Items from a dataset:
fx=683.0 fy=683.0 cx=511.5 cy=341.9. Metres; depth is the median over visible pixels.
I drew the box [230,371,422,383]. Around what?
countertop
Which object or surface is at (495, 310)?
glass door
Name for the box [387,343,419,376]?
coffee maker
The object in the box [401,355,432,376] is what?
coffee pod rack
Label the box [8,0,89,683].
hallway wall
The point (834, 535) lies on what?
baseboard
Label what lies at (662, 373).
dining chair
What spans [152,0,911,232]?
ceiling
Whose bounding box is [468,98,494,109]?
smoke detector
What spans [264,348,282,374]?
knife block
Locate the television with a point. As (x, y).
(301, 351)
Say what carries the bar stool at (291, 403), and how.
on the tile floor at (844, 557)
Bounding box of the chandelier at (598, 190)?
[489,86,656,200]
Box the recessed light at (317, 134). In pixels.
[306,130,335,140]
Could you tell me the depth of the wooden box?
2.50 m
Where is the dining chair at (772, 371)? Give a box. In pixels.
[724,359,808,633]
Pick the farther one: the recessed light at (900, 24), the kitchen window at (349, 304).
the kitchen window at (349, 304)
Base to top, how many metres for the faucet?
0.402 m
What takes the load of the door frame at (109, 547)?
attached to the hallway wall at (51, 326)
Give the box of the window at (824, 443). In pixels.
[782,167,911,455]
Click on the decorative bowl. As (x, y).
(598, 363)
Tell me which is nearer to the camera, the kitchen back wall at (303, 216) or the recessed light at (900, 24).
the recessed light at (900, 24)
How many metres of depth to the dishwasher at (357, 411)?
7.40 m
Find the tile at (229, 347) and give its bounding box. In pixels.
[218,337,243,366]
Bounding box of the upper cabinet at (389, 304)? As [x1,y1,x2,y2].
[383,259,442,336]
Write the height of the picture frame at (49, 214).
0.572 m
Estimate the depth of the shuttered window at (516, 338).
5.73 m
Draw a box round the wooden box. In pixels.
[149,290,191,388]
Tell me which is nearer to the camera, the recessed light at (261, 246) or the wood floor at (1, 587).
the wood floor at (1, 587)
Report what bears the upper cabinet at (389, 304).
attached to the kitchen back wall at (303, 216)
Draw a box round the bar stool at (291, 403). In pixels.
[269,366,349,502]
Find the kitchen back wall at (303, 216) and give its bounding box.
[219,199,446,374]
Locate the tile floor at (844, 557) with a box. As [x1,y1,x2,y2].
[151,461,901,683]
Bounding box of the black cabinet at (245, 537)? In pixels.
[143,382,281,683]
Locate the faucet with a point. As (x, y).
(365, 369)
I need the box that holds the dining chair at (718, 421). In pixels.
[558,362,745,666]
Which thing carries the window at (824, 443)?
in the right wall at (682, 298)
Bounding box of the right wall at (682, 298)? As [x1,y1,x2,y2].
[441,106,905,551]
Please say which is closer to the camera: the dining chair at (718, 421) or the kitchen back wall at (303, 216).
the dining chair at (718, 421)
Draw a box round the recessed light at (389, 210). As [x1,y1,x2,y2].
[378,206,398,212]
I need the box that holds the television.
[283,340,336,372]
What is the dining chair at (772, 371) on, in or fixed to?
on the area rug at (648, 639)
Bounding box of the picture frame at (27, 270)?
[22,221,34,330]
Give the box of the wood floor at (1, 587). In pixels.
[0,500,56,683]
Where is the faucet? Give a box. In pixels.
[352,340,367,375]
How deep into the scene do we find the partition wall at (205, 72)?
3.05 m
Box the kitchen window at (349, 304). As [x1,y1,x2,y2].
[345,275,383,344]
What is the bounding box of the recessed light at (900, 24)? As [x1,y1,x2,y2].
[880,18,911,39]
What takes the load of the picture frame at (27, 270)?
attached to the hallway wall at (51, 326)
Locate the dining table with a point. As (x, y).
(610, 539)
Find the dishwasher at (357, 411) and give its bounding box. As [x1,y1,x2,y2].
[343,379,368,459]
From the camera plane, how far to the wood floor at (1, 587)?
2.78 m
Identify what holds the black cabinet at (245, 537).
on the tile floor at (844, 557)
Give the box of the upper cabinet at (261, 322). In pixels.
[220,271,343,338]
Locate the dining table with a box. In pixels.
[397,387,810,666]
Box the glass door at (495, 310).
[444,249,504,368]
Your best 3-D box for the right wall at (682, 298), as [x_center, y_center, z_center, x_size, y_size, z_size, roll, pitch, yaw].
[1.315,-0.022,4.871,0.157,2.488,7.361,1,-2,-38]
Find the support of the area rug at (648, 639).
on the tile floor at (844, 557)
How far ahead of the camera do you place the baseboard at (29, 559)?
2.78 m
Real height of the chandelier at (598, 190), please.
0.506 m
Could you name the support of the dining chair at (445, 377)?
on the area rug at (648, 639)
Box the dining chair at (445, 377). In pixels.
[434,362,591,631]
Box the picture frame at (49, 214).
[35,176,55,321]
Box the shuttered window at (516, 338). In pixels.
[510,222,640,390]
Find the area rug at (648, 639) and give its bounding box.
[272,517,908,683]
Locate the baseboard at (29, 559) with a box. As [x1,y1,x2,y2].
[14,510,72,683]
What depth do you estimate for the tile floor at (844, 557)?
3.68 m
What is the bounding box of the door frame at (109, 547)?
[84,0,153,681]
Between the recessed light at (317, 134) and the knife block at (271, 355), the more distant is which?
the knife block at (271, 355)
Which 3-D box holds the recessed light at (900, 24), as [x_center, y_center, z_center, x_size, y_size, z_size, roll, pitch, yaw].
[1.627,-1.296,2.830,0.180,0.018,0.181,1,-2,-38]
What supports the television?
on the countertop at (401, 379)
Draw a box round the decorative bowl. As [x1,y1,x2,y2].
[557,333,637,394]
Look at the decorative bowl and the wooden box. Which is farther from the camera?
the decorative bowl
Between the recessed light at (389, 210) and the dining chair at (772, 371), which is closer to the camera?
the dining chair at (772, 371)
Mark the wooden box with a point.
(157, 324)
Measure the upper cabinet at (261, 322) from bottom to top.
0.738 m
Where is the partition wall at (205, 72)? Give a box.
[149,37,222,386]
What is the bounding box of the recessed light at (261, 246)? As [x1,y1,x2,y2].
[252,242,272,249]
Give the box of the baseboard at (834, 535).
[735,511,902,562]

Your assignment
Only the data above, repeated exactly, should make up the reply.

Solution for this exercise
fx=683.0 fy=683.0 cx=511.5 cy=341.9. Metres; depth is the median over visible pixels.
I drew the box [230,371,422,383]. Around what?
countertop
Which object or surface is at (495, 310)?
glass door
Name for the box [387,343,419,376]?
coffee maker
The object in the box [401,355,432,376] is what?
coffee pod rack
Label the box [8,0,89,683].
hallway wall
The point (834, 535) lies on what?
baseboard
Label what lies at (662, 373).
dining chair
What spans [152,0,911,232]?
ceiling
Whose bounding box is [468,98,494,109]?
smoke detector
What spans [264,348,282,374]?
knife block
Locate the television with a point. As (x, y).
(301, 351)
Say what carries the bar stool at (291, 403), and how.
on the tile floor at (844, 557)
Bounding box of the chandelier at (598, 190)?
[489,86,656,200]
Box the recessed light at (317, 134). In pixels.
[306,130,335,140]
Could you tell me the depth of the wooden box?
2.50 m
Where is the dining chair at (772, 371)? Give a box. In pixels.
[724,359,808,633]
Pick the farther one: the recessed light at (900, 24), the kitchen window at (349, 304).
the kitchen window at (349, 304)
Base to top, how many metres for the faucet?
0.402 m
What takes the load of the door frame at (109, 547)?
attached to the hallway wall at (51, 326)
Give the box of the window at (824, 443). In pixels.
[782,167,911,455]
Click on the decorative bowl. As (x, y).
(598, 363)
Tell me which is nearer to the camera, the kitchen back wall at (303, 216) or the recessed light at (900, 24).
the recessed light at (900, 24)
How many metres of depth to the dishwasher at (357, 411)?
7.40 m
Find the tile at (229, 347) and give its bounding box. In pixels.
[218,337,243,366]
Bounding box of the upper cabinet at (389, 304)? As [x1,y1,x2,y2].
[383,259,442,336]
Write the height of the picture frame at (49, 214).
0.572 m
Estimate the depth of the shuttered window at (516, 338).
5.73 m
Draw a box round the wooden box. In pixels.
[149,290,191,388]
Tell me which is nearer to the camera, the recessed light at (261, 246) or the wood floor at (1, 587).
the wood floor at (1, 587)
Report what bears the upper cabinet at (389, 304).
attached to the kitchen back wall at (303, 216)
Draw a box round the bar stool at (291, 403). In pixels.
[269,366,349,502]
Find the kitchen back wall at (303, 216) and give its bounding box.
[219,199,446,374]
Locate the tile floor at (844, 557) with a box. As [x1,y1,x2,y2].
[151,461,901,683]
Bounding box of the black cabinet at (245, 537)? In pixels.
[143,382,281,683]
Locate the faucet with a point. As (x, y).
(365, 369)
I need the box that holds the dining chair at (718, 421). In pixels.
[558,362,745,666]
Which thing carries the window at (824, 443)?
in the right wall at (682, 298)
Bounding box of the right wall at (682, 298)? As [x1,y1,x2,y2].
[441,106,905,551]
Please say which is closer to the camera: the dining chair at (718, 421) or the kitchen back wall at (303, 216).
the dining chair at (718, 421)
Draw a box round the recessed light at (389, 210). As [x1,y1,x2,y2].
[378,206,398,212]
I need the box that holds the television.
[283,340,336,372]
What is the dining chair at (772, 371) on, in or fixed to?
on the area rug at (648, 639)
Bounding box of the picture frame at (27, 270)?
[22,221,34,330]
Give the box of the wood floor at (1, 587). In pixels.
[0,500,56,683]
Where is the faucet? Give a box. In pixels.
[352,340,367,375]
How deep into the scene do we find the partition wall at (205, 72)?
3.05 m
Box the kitchen window at (349, 304). As [x1,y1,x2,y2].
[345,275,383,344]
What is the bounding box of the recessed light at (900, 24)? As [x1,y1,x2,y2].
[880,18,911,39]
What takes the load of the picture frame at (27, 270)?
attached to the hallway wall at (51, 326)
Locate the dining table with a point. As (x, y).
(610, 539)
Find the dishwasher at (357, 411) and give its bounding box. As [x1,y1,x2,y2].
[343,379,368,459]
From the camera plane, how far to the wood floor at (1, 587)?
2.78 m
Identify what holds the black cabinet at (245, 537).
on the tile floor at (844, 557)
Give the box of the upper cabinet at (261, 322). In pixels.
[220,271,343,338]
Locate the dining table with a box. In pixels.
[397,387,810,666]
Box the glass door at (495, 310).
[444,249,504,368]
Your best 3-D box for the right wall at (682, 298), as [x_center, y_center, z_center, x_size, y_size, z_size, roll, pitch, yaw].
[1.315,-0.022,4.871,0.157,2.488,7.361,1,-2,-38]
Find the support of the area rug at (648, 639).
on the tile floor at (844, 557)
How far ahead of the camera do you place the baseboard at (29, 559)?
2.78 m
Real height of the chandelier at (598, 190), please.
0.506 m
Could you name the support of the dining chair at (445, 377)?
on the area rug at (648, 639)
Box the dining chair at (445, 377). In pixels.
[434,362,591,631]
Box the picture frame at (49, 214).
[35,176,55,321]
Box the shuttered window at (516, 338). In pixels.
[510,222,640,390]
Find the area rug at (648, 639) and give its bounding box.
[272,517,908,683]
Locate the baseboard at (29, 559) with a box. As [x1,y1,x2,y2].
[14,510,72,683]
What depth do you estimate for the tile floor at (844, 557)?
3.68 m
What is the bounding box of the door frame at (109, 547)?
[84,0,153,681]
Between the recessed light at (317, 134) and the knife block at (271, 355), the more distant is which?
the knife block at (271, 355)
Which 3-D box holds the recessed light at (900, 24), as [x_center, y_center, z_center, x_size, y_size, z_size, roll, pitch, yaw].
[1.627,-1.296,2.830,0.180,0.018,0.181,1,-2,-38]
What supports the television?
on the countertop at (401, 379)
Draw a box round the decorative bowl. As [x1,y1,x2,y2].
[557,333,637,394]
Look at the decorative bowl and the wooden box. Which is farther from the camera?
the decorative bowl
Between the recessed light at (389, 210) and the dining chair at (772, 371), which is closer to the camera?
the dining chair at (772, 371)
Mark the wooden box with a point.
(157, 324)
Measure the upper cabinet at (261, 322) from bottom to top.
0.738 m
Where is the partition wall at (205, 72)? Give a box.
[149,37,222,386]
What is the bounding box of the recessed light at (261, 246)? As [x1,y1,x2,y2].
[252,242,272,249]
Give the box of the baseboard at (834, 535).
[735,511,902,562]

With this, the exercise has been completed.